Overend Gurney, boosted with confidence from surviving the 1857 panic, started dabbling in longer-term lending. Some of the firm’s investments proved very bad, though, opening big (but hidden) holes in their balance sheet. The partners realized they were insolvent and decided to raise more capital by becoming a limited liability corporation and selling shares to the public. They didn’t disclose their problems, and the offering was extremely popular due to their stellar reputation. Bagehot, in The Economist, wasn’t explicitly critical of the IPO but had reservations, saying people should do their research. Soon though, there were hints Overend Gurney might miss dividend payments. An outbreak of war between Prussia and Austria in 1866 ultimately led to a run on the firm, which couldn’t meet its obligations and collapsed, unleashing a wider financial panic throughout London.

And did the Bank of England step in again?

It resisted for about a week, but as the crisis threatened to spin out of control, it capitulated, the 1844 law was suspended, and it served as the “lender of last resort.” This is where Bagehot’s legacy comes in, because the crisis served as the basis for his book “Lombard Street”, published in 1873, where he made his argument that this was the proper (and inescapable) role for the Bank of England to play. It wasn’t a popular argument at the time because many critics argued (just as they do today) that it would only encourage people to continue taking irresponsible risks. They said banks needed to hold sufficient reserves against panics, even if it reduced their profits. Bagehot, however, a banker himself, argued that this would cripple the functioning of London’s money markets, which were the engine of Britain’s economy. Over the next century, his view gradually became accepted orthodoxy.

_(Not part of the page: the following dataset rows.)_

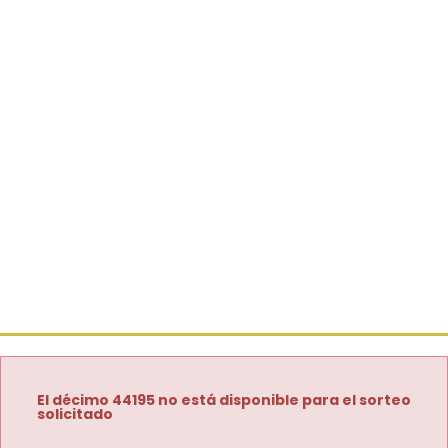
El décimo 44195 no está disponible para el sorteo
solicitado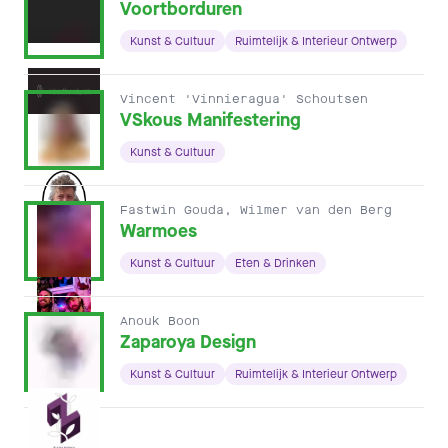
Voortborduren
Kunst & Cultuur
Ruimtelijk & Interieur Ontwerp
Vincent 'Vinnieragua' Schoutsen
VSkous Manifestering
Kunst & Cultuur
Fastwin Gouda, Wilmer van den Berg
Warmoes
Kunst & Cultuur
Eten & Drinken
Anouk Boon
Zaparoya Design
Kunst & Cultuur
Ruimtelijk & Interieur Ontwerp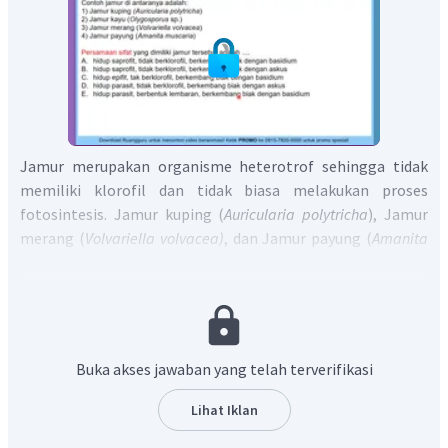
Jamur merupakan organisme heterotrof sehingga tidak
memiliki klorofil dan tidak biasa melakukan proses
fotosintesis. Jamur kuping (
Auricularia polytricha
), Jamur
merang (
Volvariella volvacea)
, dan Jamur payung (
Amanita
muscaria
) termasuk kedalam Basidiomycota. Sedangkan
Jamur kayu (
Olygosporus
sp.) termasuk kedalam
zygomycota. Kebanyakan dari jamur tersebut adalah
basiodiomycota sehingga berkembang biak dengan
basidium. Keempat jamur tersebut juga hidup dengan cara
Buka akses jawaban yang telah terverifikasi
saprofit yaitu memperoleh nutrisi dari organisme yang
telah mati.
Lihat Iklan
Dengan demikian, jawaban yang benar adalah A.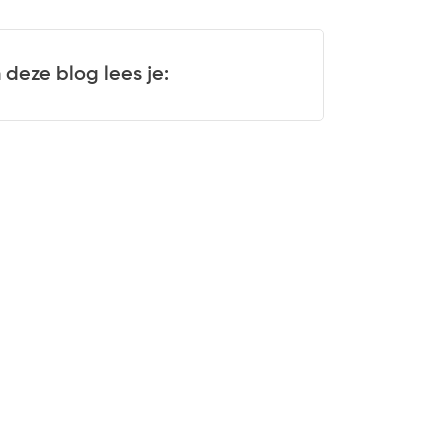
n deze blog lees je: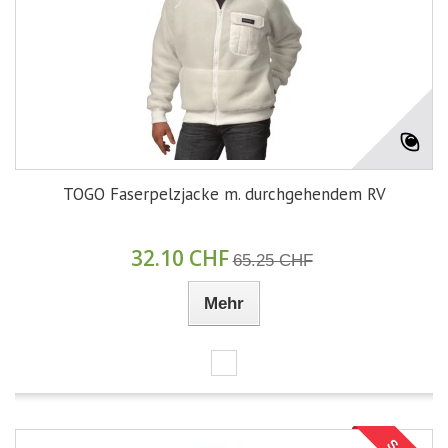
TOGO Faserpelzjacke m. durchgehendem RV
32.10 CHF
65.25 CHF
Mehr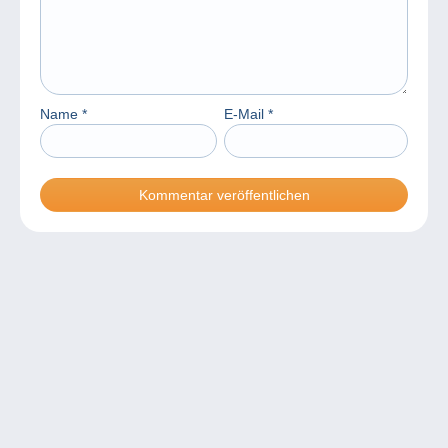
Name
*
E-Mail
*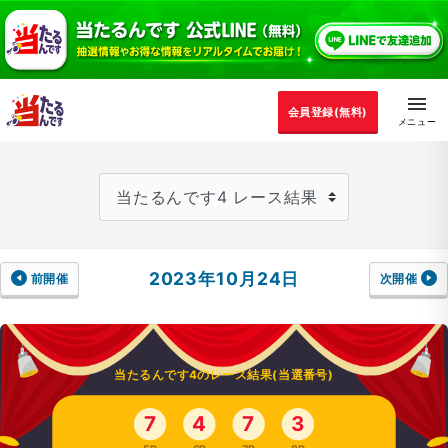
会員登録(無料)
2023年10月24日
前開催
次開催
当たるんです4のレース結果(当選番号)
7
4
7
3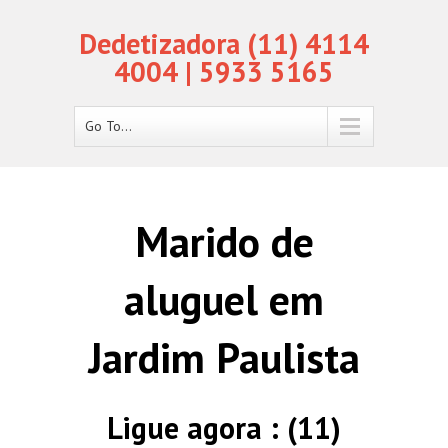
Dedetizadora (11) 4114
4004 | 5933 5165
Go To...
Marido de
aluguel em
Jardim Paulista
Ligue agora : (11)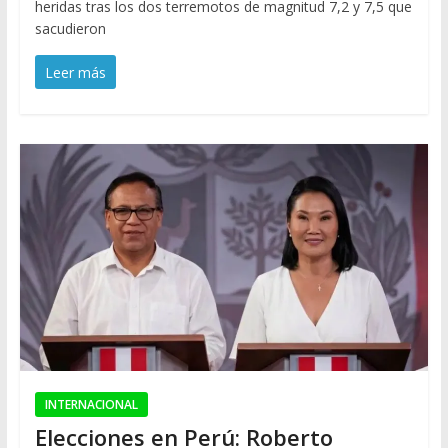
heridas tras los dos terremotos de magnitud 7,2 y 7,5 que
sacudieron
Leer más
INTERNACIONAL
Elecciones en Perú: Roberto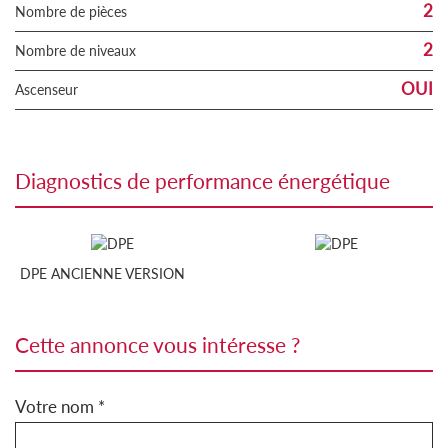
2
Nombre de pièces
2
Nombre de niveaux
OUI
Ascenseur
diagnostics de performance énergétique
DPE ANCIENNE VERSION
cette annonce vous intéresse ?
Votre nom *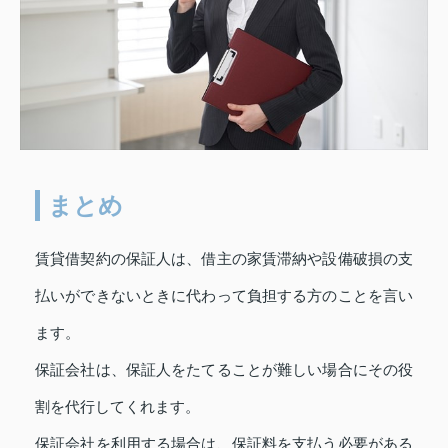
まとめ
賃貸借契約の保証人は、借主の家賃滞納や設備破損の支
払いができないときに代わって負担する方のことを言い
ます。
保証会社は、保証人をたてることが難しい場合にその役
割を代行してくれます。
保証会社を利用する場合は、保証料を支払う必要がある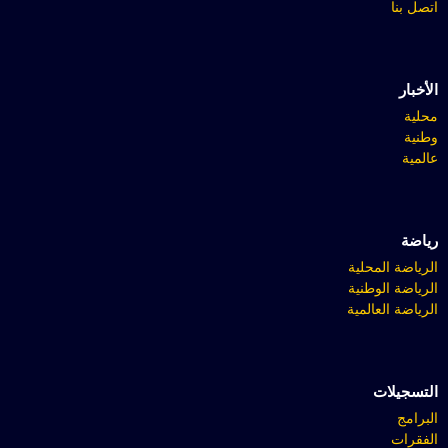
اتصل بنا
الأخبار
محلية
وطنية
عالمية
رياضة
الرياضة المحلية
الرياضة الوطنية
الرياضة العالمية
التسجيلات
البرامج
الفقرات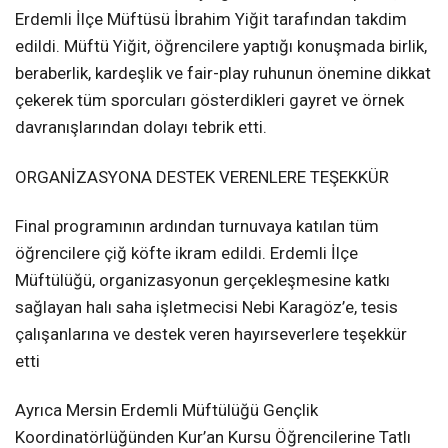
Erdemli İlçe Müftüsü İbrahim Yiğit tarafından takdim
edildi. Müftü Yiğit, öğrencilere yaptığı konuşmada birlik,
beraberlik, kardeşlik ve fair-play ruhunun önemine dikkat
çekerek tüm sporcuları gösterdikleri gayret ve örnek
davranışlarından dolayı tebrik etti.
ORGANİZASYONA DESTEK VERENLERE TEŞEKKÜR
Final programının ardından turnuvaya katılan tüm
öğrencilere çiğ köfte ikram edildi. Erdemli İlçe
Müftülüğü, organizasyonun gerçekleşmesine katkı
sağlayan halı saha işletmecisi Nebi Karagöz’e, tesis
çalışanlarına ve destek veren hayırseverlere teşekkür
etti
Ayrıca Mersin Erdemli Müftülüğü Gençlik
Koordinatörlüğünden Kur’an Kursu Öğrencilerine Tatlı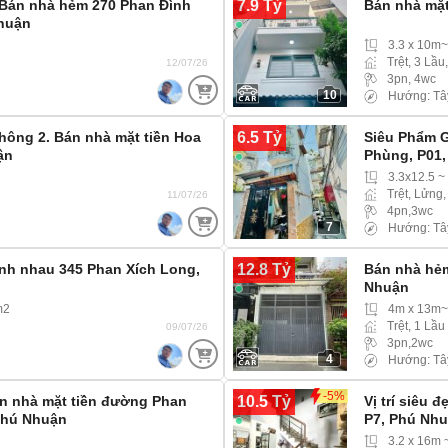
7.9 Tỷ
 Bán nhà hẻm 270 Phan Đình
Bán nhà mặt
Nhuận
3.3 x 10m
Trệt, 3 Lầu
12/07/26
3pn, 4wc
10
Hướng: Tâ
6.5 Tỷ
hông 2. Bán nhà mặt tiền Hoa
Siêu Phẩm G
ận
Phùng, P01
2
3.3x12.5 ~
Trệt, Lửng,
11/07/26
4pn,3wc
7
Hướng: Tâ
12.8 Tỷ
ánh nhau 345 Phan Xích Long,
Bán nhà hẻm
Nhuận
m2
4m x 13m~
Trệt, 1 Lầu
09/07/26
3pn,2wc
4
Hướng: Tâ
-5%
10.5 Tỷ
án nhà mặt tiền đường Phan
Vị trí siêu
Phú Nhuận
P7, Phú Nh
3.2 x 16m 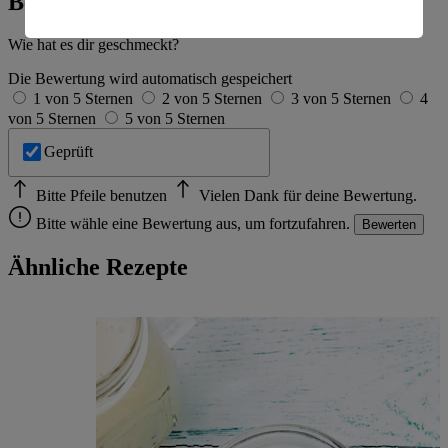
Bewertung
amerikanische Behörden.
Informationen zum Herausgeber der Seite findest du
Wie hat es dir geschmeckt?
im
Impressum
Die Bewertung wird automatisch gespeichert
1 von 5 Sternen
2 von 5 Sternen
3 von 5 Sternen
4
von 5 Sternen
5 von 5 Sternen
Geprüft
Bitte Pfeile benutzen
Vielen Dank für deine Bewertung.
Bitte wähle eine Bewertung aus, um fortzufahren.
Bewerten
Ähnliche Rezepte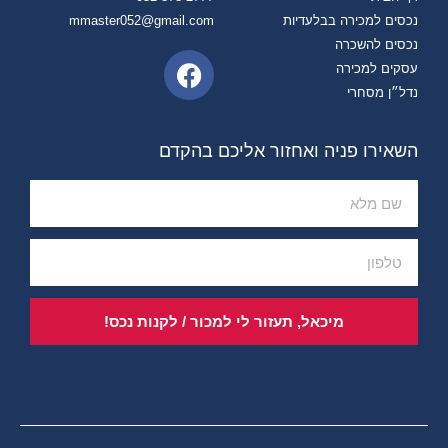
נכסים למכירה בבלעדיות
mmaster052@gmail.com
נכסים להשכרה
עסקים למכירה
נדל״ן מסחרי
השאירו פניה ואחזור אליכם בהקדם
מיכאל, תעזור לי למכור / לקנות נכס!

So, we live in a world that Bagehot created, or at least advocated for?

Not entirely, as Bagehot was a firm believer in the gold standard, and that implied certain conditions on the generous provision of credit in a crisis. Bagehot argued the central bank should lend liberally to otherwise solvent institutions, against good assets, but at a penalty rate of interest. Today, with fiat currencies and floating exchange rates, central banks don’t face quite the same constraints. So, the modern version—in 2008 or 2020, for example—is for central banks to lend liberally at extremely low rates of interest, to institutions that may or may not be solvent but are seen as “too big to fail.” It’s rather different from what Bagehot had in mind.

The seeds of this were already present in Bagehot’s own proposal though. The whole reason the Bank of England could serve as the “lender of last resort” in a crisis wasn’t just the gold reserves it held, but the uncritical confidence people had in its notes. People weren’t counting the gold in its vaults; they presumed it was sound because it was the government’s bank. So, we see the subtle transition between the notion that “gold is money”, to money being the government’s promise, to “do whatever it takes” to ensure the economy functions.

Any other insights from Bagehot that are relevant today?

Bagehot had an interesting rule of thumb about bubbles. He wrote that a promised return of 15% is the threshold above which people take leave of their critical reason. They are tempted to buy any story that promises 15% or more. At the same time, 2% interest is the floor below which people feel pushed to take risks they otherwise wouldn’t. Combine the two and you get a bubble. It’s an interesting pair of benchmarks, especially given the near-zero interest rates of recent years and the popularity of growth stocks. It’s a good reminder for investors to be on their guard and stay disciplined under such conditions.

Bagehot’s world of London finance may seem very different, and few people today have ever heard of Overend Gurney, but some aspects of human nature are timeless, and some lessons need to be learned over and over again. The more we are aware of what those lessons are, the better.